Für seinen Einstieg in die Stadtratsarbeit hat er sich indes erst einmal etwas Zurückhaltung verordnet - "bis man erkennt, wie der Hase läuft". Diese Zurückhaltung zeigt er auch auf die Möglichkeit angesprochen, einer der Bürgermeistervertreter zu werden. In einer Wahlkampf-Diskussionsrunde waren die Bewerber gefragt worden, unter welchem Bürgermeister sie sich vorstellen könnten, dessen Stellvertreter zu sein. Söllner hatte damals Hügerich genannt und dies mit dem bisherigen guten Miteinander begründet. "Heute würde ich die Frage nicht mehr beantworten", sagt er mit einem Schmunzeln. Und merkt an: "Zweiter Bürgermeister werde ich mit Sicherheit nicht." Weil das Amt üblicherweise der stärksten Stadtratsfraktion vorbehalten sei.
Alles andere wird sich in der konstituierenden Sitzung zeigen.


Kommentar: Ein entscheidendes Signal

Die Wahl der Bürgermeistervertreter ist keine bloße Postenvergabe. Sie ist ein entscheidendes Signal zum Start in sechs Jahre gemeinsame Arbeit. 2008 war das in Lichtenfels ein Fehlstart. Nicht, weil Bernhard Christoph von den Grünen entgegen der bisherigen Praxis, die zweitstärkste Fraktion hier zum Zug kommen zu lassen, zum Dritten Bürgermeister gewählt wurde. Sondern weil das wie ein abgekartetes Spiel, eine Allianz gegen die SPD-Fraktion rüberkam. Weil es schon zum Beginn eines gemeinsamen Weges einen Verlierer und lange Gesichter geben sollte.
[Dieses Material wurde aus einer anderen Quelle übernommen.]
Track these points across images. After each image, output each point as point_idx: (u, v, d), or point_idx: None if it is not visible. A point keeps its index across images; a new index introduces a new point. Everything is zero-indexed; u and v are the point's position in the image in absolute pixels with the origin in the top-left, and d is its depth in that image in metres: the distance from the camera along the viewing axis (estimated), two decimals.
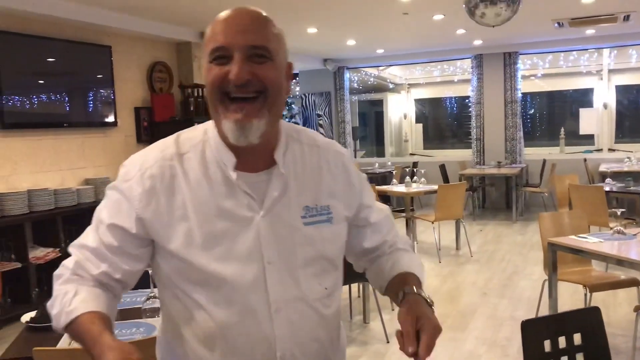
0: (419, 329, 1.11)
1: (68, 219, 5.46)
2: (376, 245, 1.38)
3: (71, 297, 1.13)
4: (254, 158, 1.18)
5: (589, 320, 2.14)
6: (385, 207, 1.43)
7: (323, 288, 1.23)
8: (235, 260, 1.14)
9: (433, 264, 6.69)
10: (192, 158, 1.18)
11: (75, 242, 1.22)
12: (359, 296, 4.77)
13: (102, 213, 1.19)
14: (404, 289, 1.21)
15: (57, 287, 1.18)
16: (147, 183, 1.15)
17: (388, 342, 4.27)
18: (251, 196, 1.16)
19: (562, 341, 2.11)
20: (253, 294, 1.15)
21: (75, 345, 2.23)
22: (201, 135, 1.21)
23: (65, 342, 2.29)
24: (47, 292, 5.04)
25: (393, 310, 4.97)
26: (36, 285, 5.16)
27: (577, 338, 2.14)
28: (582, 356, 2.13)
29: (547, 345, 2.08)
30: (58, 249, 5.33)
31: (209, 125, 1.22)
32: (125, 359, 1.00)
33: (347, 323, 4.71)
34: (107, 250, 1.17)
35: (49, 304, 1.18)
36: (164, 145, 1.21)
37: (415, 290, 1.21)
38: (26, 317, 2.51)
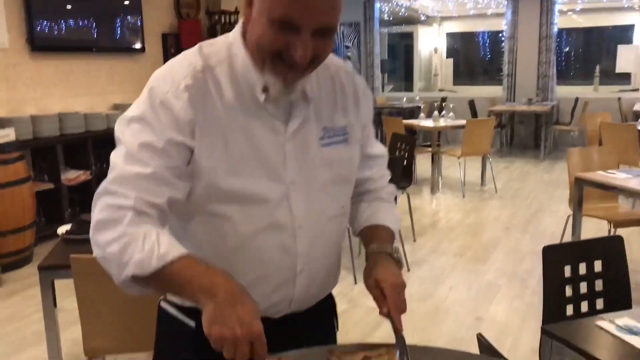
0: (382, 290, 1.15)
1: (98, 142, 5.57)
2: (364, 178, 1.38)
3: (155, 239, 1.03)
4: None
5: (610, 249, 2.16)
6: (384, 149, 1.44)
7: (340, 206, 1.27)
8: (261, 179, 1.15)
9: (457, 199, 6.70)
10: (222, 73, 1.14)
11: (118, 175, 1.08)
12: None
13: (145, 135, 1.08)
14: (370, 245, 1.26)
15: (125, 229, 1.03)
16: (184, 95, 1.09)
17: (409, 270, 4.36)
18: (277, 118, 1.16)
19: (582, 268, 2.14)
20: (279, 211, 1.17)
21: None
22: (226, 51, 1.17)
23: None
24: (80, 212, 5.23)
25: (415, 241, 5.05)
26: (68, 205, 5.33)
27: (597, 265, 2.16)
28: (602, 283, 2.16)
29: (567, 271, 2.11)
30: (89, 172, 5.48)
31: (233, 41, 1.17)
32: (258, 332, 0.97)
33: None
34: (167, 173, 1.08)
35: (112, 251, 1.03)
36: (191, 57, 1.15)
37: (377, 248, 1.24)
38: (62, 230, 2.62)
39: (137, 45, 6.54)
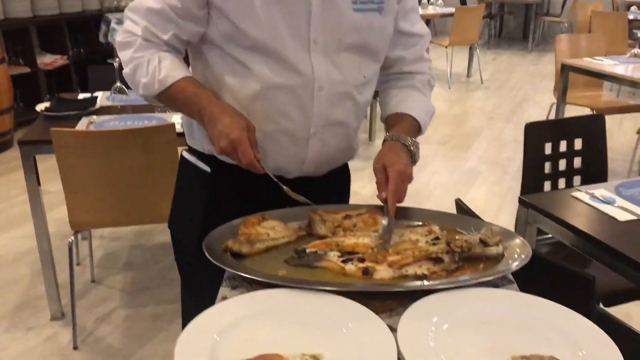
0: (387, 175, 1.13)
1: (73, 26, 5.35)
2: (397, 57, 1.32)
3: (157, 63, 1.16)
4: None
5: (591, 127, 2.18)
6: (426, 29, 1.36)
7: (362, 76, 1.24)
8: (285, 32, 1.13)
9: (443, 89, 6.65)
10: None
11: (135, 5, 1.19)
12: (365, 117, 4.80)
13: None
14: (390, 133, 1.22)
15: (132, 54, 1.18)
16: None
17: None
18: None
19: (563, 145, 2.16)
20: (300, 66, 1.15)
21: (92, 128, 2.32)
22: None
23: (82, 126, 2.36)
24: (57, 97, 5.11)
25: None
26: (46, 90, 5.21)
27: (577, 144, 2.19)
28: (580, 161, 2.20)
29: (547, 148, 2.13)
30: (66, 56, 5.30)
31: None
32: (249, 124, 1.09)
33: None
34: (173, 12, 1.15)
35: (127, 72, 1.19)
36: None
37: (395, 136, 1.20)
38: (41, 107, 2.57)
39: None
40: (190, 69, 1.25)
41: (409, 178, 1.16)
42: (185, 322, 1.41)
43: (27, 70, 4.96)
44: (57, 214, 3.12)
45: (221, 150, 1.09)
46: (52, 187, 3.19)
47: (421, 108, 1.30)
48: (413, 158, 1.21)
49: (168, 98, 1.19)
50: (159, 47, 1.18)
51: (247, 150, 1.07)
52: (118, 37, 1.21)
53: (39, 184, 2.35)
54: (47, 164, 2.40)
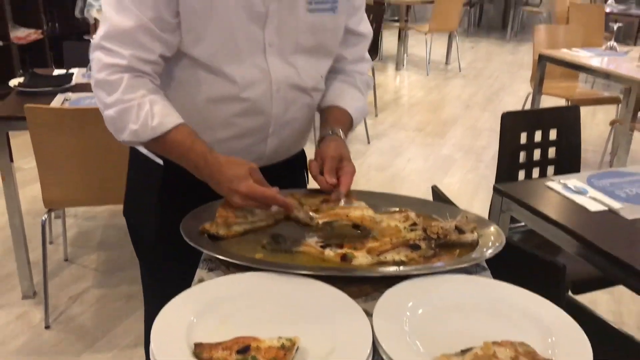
0: (340, 168, 1.13)
1: None
2: (340, 56, 1.31)
3: (149, 108, 1.07)
4: None
5: (566, 118, 2.22)
6: (370, 30, 1.36)
7: (319, 75, 1.25)
8: (240, 37, 1.12)
9: (421, 76, 6.69)
10: None
11: (108, 32, 1.07)
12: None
13: None
14: (333, 129, 1.21)
15: (119, 96, 1.06)
16: None
17: (369, 143, 4.43)
18: None
19: (538, 135, 2.20)
20: (255, 71, 1.15)
21: (67, 105, 2.28)
22: None
23: (57, 103, 2.32)
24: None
25: (377, 116, 5.08)
26: (20, 65, 5.09)
27: (552, 134, 2.23)
28: (554, 151, 2.24)
29: (523, 137, 2.16)
30: (40, 31, 5.18)
31: None
32: (250, 168, 1.04)
33: None
34: (154, 26, 1.06)
35: (111, 115, 1.08)
36: None
37: (342, 133, 1.21)
38: (14, 82, 2.52)
39: None
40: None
41: (342, 158, 1.15)
42: (147, 306, 1.42)
43: (0, 44, 4.84)
44: (30, 192, 3.07)
45: (240, 205, 1.04)
46: (25, 164, 3.15)
47: (358, 106, 1.31)
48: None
49: (158, 145, 1.11)
50: (148, 85, 1.10)
51: (264, 197, 1.03)
52: (97, 74, 1.08)
53: (11, 160, 2.31)
54: (20, 140, 2.36)
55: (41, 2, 5.20)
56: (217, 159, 1.06)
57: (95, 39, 1.09)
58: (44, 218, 2.29)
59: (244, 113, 1.18)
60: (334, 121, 1.24)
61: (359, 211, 1.08)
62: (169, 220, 1.11)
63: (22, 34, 5.06)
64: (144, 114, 1.07)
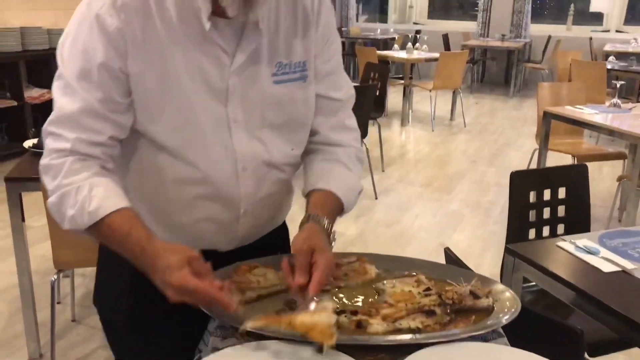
0: (313, 262, 1.00)
1: None
2: (319, 124, 1.20)
3: (87, 192, 0.98)
4: None
5: (574, 176, 2.22)
6: (351, 91, 1.24)
7: (290, 149, 1.17)
8: (202, 116, 1.06)
9: (426, 132, 6.76)
10: None
11: (54, 117, 1.02)
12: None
13: (79, 60, 1.00)
14: (310, 215, 1.10)
15: (60, 181, 1.00)
16: (122, 15, 1.00)
17: (376, 198, 4.44)
18: (223, 49, 1.05)
19: (547, 194, 2.20)
20: (219, 149, 1.08)
21: None
22: None
23: None
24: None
25: (383, 171, 5.11)
26: (32, 124, 5.20)
27: (561, 192, 2.23)
28: (564, 209, 2.24)
29: (532, 196, 2.17)
30: None
31: None
32: (189, 257, 0.92)
33: None
34: (103, 108, 1.01)
35: (53, 201, 1.01)
36: None
37: (320, 219, 1.09)
38: (28, 143, 2.56)
39: None
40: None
41: (333, 270, 1.06)
42: None
43: (14, 103, 4.96)
44: (39, 250, 3.08)
45: (175, 301, 0.91)
46: (35, 222, 3.15)
47: (344, 184, 1.17)
48: (330, 243, 1.10)
49: (99, 234, 1.00)
50: (93, 168, 1.02)
51: (196, 291, 0.89)
52: (42, 160, 1.03)
53: (23, 220, 2.32)
54: (30, 198, 2.38)
55: (54, 62, 5.35)
56: (154, 246, 0.95)
57: (45, 124, 1.04)
58: (53, 279, 2.28)
59: (210, 195, 1.11)
60: (313, 207, 1.13)
61: (308, 317, 0.92)
62: (140, 308, 1.08)
63: (35, 94, 5.19)
64: (82, 198, 0.98)
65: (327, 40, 1.17)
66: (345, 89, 1.22)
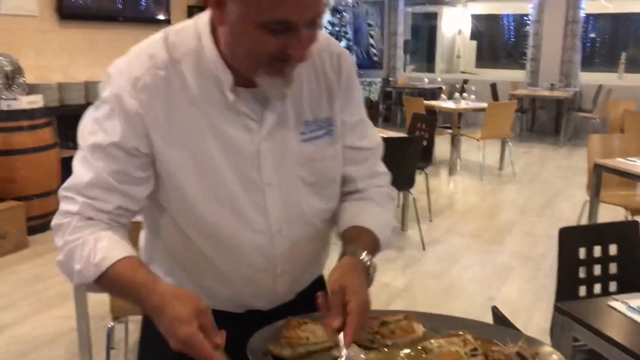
0: (346, 303, 0.98)
1: None
2: (350, 174, 1.22)
3: (93, 245, 1.00)
4: None
5: (626, 233, 2.19)
6: (377, 139, 1.27)
7: (324, 205, 1.18)
8: (233, 183, 1.08)
9: (475, 181, 6.72)
10: (187, 68, 1.05)
11: (69, 182, 1.05)
12: (398, 206, 4.90)
13: (96, 136, 1.03)
14: (346, 248, 1.10)
15: (67, 237, 1.02)
16: (142, 96, 1.02)
17: (424, 249, 4.42)
18: (249, 116, 1.07)
19: (597, 250, 2.17)
20: (254, 215, 1.10)
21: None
22: (194, 42, 1.06)
23: None
24: None
25: (431, 221, 5.09)
26: None
27: (612, 249, 2.20)
28: (616, 266, 2.20)
29: (582, 252, 2.15)
30: None
31: (202, 29, 1.07)
32: (198, 310, 0.91)
33: None
34: (113, 179, 1.03)
35: (61, 259, 1.04)
36: (152, 49, 1.06)
37: (356, 251, 1.08)
38: None
39: (162, 17, 6.59)
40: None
41: (369, 309, 1.03)
42: None
43: None
44: (94, 296, 3.18)
45: (176, 349, 0.91)
46: None
47: (379, 221, 1.19)
48: (369, 279, 1.08)
49: (107, 285, 1.00)
50: (99, 226, 1.03)
51: (200, 353, 0.89)
52: (52, 220, 1.06)
53: None
54: None
55: None
56: (161, 290, 0.94)
57: (60, 189, 1.08)
58: (110, 325, 2.37)
59: (246, 261, 1.13)
60: (348, 241, 1.12)
61: None
62: None
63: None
64: (87, 251, 0.99)
65: (351, 93, 1.20)
66: (372, 137, 1.25)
So darf der Start dieses Mal nicht aussehen! "Es gilt, die erste Sitzung bestmöglich vorzubereiten, um harmonisch in eine erfolgreiche Wahlperiode 2014/2020 zu starten", schreibt Verwaltungsdirektor Andreas Gaß in einer Veröffentlichung des Bayerischen Gemeindetages vom März. Der neue Bürgermeister Andreas Hügerich kann schon bei der Moderation der Aufgabenvergaben zeigen, wie ernst es ihm mit dem viel beschworenen Miteinander ist.